━━━━━ Source material ━━━━━
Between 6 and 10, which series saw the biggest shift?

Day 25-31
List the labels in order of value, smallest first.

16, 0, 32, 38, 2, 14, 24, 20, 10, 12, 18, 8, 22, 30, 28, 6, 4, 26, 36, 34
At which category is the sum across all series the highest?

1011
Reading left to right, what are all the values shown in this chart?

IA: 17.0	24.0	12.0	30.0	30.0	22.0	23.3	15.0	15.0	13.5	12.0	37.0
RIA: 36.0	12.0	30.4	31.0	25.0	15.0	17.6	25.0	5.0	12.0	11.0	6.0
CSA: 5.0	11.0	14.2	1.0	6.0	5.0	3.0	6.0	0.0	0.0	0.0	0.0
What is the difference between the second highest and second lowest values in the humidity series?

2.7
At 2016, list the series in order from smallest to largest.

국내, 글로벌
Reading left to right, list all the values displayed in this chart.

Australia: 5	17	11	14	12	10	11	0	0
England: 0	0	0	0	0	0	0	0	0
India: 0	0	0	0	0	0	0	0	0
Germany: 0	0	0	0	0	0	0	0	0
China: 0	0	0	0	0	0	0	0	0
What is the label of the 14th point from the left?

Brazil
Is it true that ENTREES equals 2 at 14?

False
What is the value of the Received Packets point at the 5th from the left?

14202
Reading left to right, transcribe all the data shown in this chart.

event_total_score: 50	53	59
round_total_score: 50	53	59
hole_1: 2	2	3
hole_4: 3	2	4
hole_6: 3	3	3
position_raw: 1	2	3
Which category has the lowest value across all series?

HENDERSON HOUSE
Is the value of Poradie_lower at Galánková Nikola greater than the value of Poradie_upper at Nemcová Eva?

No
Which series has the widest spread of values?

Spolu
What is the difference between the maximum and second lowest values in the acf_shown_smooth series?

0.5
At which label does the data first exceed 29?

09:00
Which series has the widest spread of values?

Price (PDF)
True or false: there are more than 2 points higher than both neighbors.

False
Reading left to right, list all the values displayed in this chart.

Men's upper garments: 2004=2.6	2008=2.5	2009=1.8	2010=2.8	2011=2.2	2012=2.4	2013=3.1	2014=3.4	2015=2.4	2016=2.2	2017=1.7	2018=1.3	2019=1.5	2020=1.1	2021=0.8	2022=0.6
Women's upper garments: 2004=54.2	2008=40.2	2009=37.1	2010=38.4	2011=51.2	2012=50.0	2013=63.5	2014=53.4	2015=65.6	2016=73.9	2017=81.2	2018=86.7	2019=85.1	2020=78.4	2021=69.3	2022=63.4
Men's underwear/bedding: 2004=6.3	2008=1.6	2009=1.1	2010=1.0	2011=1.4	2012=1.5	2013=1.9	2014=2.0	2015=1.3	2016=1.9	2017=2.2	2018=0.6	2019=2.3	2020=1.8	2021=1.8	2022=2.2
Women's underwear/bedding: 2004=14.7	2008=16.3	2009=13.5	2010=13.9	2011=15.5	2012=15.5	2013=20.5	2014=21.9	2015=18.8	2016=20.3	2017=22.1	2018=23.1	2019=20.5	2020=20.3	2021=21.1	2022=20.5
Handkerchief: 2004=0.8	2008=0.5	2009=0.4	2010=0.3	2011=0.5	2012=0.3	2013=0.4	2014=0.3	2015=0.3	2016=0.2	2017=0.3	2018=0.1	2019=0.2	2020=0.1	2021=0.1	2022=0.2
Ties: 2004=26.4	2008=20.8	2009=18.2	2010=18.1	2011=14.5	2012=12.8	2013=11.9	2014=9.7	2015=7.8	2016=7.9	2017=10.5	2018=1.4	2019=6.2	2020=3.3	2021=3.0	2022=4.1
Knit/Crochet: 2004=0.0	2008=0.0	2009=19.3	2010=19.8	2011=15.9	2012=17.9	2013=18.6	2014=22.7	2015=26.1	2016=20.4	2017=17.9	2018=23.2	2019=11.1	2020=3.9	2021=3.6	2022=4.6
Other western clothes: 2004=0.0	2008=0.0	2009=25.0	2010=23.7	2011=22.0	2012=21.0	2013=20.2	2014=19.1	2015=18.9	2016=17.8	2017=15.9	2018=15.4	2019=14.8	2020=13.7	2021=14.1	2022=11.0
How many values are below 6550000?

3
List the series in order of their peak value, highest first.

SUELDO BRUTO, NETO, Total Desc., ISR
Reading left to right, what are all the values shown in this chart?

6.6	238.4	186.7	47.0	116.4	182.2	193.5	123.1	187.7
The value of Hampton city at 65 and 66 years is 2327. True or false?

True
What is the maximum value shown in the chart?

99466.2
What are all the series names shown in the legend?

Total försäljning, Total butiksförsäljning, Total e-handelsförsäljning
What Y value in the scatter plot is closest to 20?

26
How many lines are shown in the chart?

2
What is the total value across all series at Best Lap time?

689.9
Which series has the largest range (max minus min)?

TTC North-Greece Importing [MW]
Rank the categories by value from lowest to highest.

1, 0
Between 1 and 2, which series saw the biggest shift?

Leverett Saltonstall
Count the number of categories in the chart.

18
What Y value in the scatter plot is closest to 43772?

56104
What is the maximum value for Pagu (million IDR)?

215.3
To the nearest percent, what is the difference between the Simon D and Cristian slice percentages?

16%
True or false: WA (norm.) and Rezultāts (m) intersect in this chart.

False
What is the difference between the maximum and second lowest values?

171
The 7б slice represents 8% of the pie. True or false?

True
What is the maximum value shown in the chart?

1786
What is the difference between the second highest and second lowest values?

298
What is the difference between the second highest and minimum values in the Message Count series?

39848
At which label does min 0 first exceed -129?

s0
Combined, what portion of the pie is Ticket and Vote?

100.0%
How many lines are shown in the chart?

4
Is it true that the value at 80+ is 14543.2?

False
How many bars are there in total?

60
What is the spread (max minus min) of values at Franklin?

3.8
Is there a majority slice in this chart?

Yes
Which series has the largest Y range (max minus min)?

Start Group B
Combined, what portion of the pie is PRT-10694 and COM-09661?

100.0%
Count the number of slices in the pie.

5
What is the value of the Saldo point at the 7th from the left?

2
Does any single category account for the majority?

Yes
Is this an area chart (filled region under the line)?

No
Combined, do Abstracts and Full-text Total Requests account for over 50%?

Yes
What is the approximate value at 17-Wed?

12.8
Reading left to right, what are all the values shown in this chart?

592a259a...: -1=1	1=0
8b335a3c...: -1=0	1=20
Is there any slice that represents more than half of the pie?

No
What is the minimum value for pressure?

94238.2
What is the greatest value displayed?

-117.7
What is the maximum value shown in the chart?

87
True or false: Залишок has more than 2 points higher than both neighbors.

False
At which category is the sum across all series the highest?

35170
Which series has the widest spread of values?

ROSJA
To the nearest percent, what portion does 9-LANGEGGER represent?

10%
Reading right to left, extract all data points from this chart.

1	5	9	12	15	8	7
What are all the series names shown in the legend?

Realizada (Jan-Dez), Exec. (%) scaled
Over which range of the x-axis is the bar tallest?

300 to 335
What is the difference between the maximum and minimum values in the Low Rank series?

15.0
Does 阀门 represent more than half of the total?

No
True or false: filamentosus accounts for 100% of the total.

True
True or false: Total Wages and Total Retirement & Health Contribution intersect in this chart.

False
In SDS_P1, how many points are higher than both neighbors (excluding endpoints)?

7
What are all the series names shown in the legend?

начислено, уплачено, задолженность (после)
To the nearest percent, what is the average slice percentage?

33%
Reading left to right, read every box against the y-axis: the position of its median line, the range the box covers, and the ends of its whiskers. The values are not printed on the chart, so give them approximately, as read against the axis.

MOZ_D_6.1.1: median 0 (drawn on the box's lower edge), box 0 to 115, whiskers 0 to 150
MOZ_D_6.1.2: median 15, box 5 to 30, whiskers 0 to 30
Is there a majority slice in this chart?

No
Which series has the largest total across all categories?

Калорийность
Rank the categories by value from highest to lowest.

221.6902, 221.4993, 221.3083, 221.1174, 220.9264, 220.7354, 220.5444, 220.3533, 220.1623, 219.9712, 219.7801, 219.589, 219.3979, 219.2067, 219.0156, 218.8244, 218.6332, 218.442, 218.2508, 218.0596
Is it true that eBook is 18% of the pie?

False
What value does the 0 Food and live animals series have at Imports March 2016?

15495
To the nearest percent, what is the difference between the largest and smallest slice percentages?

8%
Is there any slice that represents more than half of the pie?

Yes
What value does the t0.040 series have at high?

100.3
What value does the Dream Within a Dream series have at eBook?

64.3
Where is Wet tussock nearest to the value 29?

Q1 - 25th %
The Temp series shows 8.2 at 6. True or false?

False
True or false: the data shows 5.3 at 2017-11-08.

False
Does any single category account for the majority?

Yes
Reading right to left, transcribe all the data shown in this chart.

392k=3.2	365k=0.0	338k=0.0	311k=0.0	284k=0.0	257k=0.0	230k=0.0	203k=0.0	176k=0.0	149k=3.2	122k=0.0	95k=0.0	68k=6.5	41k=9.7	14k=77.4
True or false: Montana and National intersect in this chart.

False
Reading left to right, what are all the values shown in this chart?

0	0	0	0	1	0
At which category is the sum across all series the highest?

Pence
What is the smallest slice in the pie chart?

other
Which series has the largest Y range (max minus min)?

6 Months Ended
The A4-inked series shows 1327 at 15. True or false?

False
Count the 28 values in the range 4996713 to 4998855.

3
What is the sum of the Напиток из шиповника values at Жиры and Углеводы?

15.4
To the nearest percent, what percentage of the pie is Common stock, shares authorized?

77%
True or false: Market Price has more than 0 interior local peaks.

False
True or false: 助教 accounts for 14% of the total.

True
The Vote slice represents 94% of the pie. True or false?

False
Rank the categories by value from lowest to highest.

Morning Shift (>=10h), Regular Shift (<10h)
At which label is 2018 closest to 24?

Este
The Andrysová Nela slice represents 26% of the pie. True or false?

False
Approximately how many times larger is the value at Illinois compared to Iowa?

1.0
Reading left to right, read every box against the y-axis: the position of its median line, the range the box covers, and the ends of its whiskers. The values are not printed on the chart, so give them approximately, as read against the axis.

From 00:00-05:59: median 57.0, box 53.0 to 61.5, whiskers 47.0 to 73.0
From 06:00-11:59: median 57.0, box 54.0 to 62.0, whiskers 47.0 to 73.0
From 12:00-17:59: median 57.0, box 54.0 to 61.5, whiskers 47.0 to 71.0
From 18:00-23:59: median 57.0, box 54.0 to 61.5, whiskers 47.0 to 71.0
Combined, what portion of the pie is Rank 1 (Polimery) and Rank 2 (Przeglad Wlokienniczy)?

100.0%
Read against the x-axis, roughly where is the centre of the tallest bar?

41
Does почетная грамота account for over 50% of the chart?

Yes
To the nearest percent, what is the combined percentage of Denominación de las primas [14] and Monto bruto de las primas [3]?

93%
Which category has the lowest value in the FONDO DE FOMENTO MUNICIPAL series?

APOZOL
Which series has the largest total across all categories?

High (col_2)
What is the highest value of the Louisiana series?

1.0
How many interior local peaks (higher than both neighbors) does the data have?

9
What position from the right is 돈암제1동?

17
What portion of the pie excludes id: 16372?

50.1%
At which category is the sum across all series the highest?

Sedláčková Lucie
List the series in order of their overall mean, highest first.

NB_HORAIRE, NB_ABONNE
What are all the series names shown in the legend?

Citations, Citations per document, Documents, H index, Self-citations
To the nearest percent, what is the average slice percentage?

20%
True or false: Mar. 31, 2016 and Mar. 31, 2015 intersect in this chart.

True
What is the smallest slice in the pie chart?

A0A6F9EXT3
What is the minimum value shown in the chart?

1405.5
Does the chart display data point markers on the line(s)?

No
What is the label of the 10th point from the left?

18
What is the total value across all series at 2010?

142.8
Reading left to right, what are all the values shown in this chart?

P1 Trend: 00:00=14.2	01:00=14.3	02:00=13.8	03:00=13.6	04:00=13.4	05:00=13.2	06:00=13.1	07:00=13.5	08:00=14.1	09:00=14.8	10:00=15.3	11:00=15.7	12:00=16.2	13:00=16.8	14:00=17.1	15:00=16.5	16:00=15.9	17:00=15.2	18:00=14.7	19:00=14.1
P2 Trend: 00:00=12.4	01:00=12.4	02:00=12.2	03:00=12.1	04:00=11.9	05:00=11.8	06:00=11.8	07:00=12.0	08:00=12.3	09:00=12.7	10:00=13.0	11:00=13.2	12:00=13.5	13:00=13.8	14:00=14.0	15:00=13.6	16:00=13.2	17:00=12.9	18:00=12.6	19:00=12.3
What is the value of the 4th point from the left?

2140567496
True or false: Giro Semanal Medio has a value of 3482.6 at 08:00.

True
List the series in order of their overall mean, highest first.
━━━━━
Required action:
Return verbatim the lines in the records starting at the line containing "TTC North-Greece Importing [MW]" and ending at the line containing "What is the maximum value for", with both of those lines included.

Exercise answer:
TTC North-Greece Importing [MW]
Rank the categories by value from lowest to highest.

1, 0
Between 1 and 2, which series saw the biggest shift?

Leverett Saltonstall
Count the number of categories in the chart.

18
What Y value in the scatter plot is closest to 43772?

56104
What is the maximum value for Pagu (million IDR)?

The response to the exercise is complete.